I have a whole heap of legacy code that I checked into my SVN repository. I checked it in under my user name. I'd like to change the author of that commit to another user, 'legacy', in order to clean up the svn blame printouts.

+3  A: 

I'm not sure you can do this directly but what is possible is dumping the repo, using sed on it and re-import that as a new repo.

Keltia
Yeah, svn doesn't tend to allow for things like this directly (and on purpose).
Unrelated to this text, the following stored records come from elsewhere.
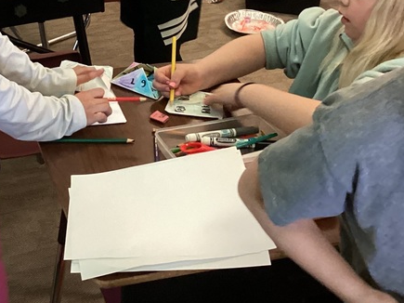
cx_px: 57
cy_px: -11
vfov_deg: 19.5
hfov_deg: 26.0
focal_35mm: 73
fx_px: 852
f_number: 2.4
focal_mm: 3.3
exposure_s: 1/40
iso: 320
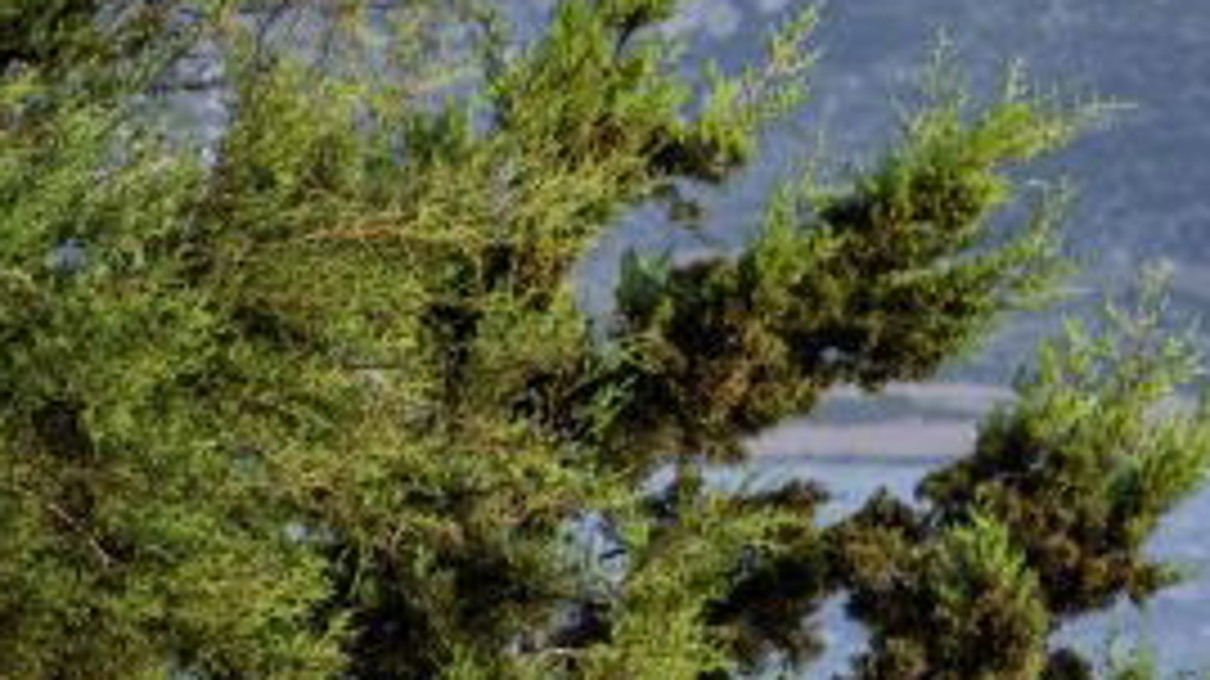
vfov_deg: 1.5
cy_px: 671
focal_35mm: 785
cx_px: 3405
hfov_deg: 2.7
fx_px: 25174
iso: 100
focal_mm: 105
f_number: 11
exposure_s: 1/50
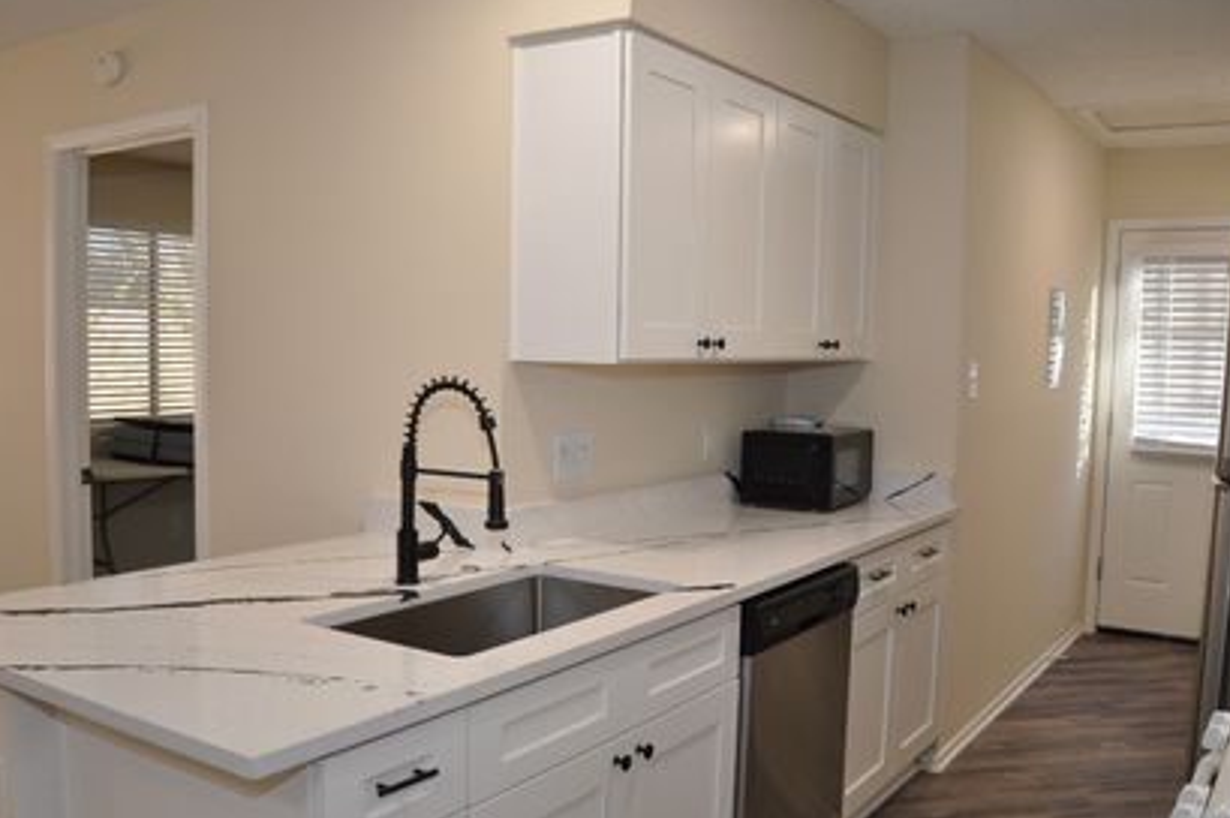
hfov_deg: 57.2
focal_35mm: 33
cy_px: 430
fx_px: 1127
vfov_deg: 39.9
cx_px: 577
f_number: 4
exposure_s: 1/60
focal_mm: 18
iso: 450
Your method is likely the only way...
Andy
+8  A: 

You need to have have a pre-revprop-change hook in your repository hooks directory that will allow changes to the svn:author property. (An executable script containing just "exit 0" will do.) Once you have this, then you can do:

svn propedit --revprop -rrev svn:author url

and make the necessary changes.

Peter S. Housel
As an aside, it looks like you can use the svn:date magic property to set the commit date in a similar fashion. Whether that is a good idea, I leave up to you.
Cebjyre
To get this to work, I had to use the --force option for svn. Also, vim likes to add new lines to the end of files, and I had to :set noendofline and :set binary to prevent that behavior. (Otherwise, every line from svn blame was two lines, due to an embedded newline in the author name.)
Jason Creighton
propset rather than propedit, and supplying the value in the command rather than throwing to an editor may help you out there Jason
Cebjyre
For others trying this, be sure that you're svn text editor doesn't insert a newline after the author name. vim did this for me and it took quite a while to figure out why blame was busted. You can use propget to confirm that what is saved in the repo has no line break.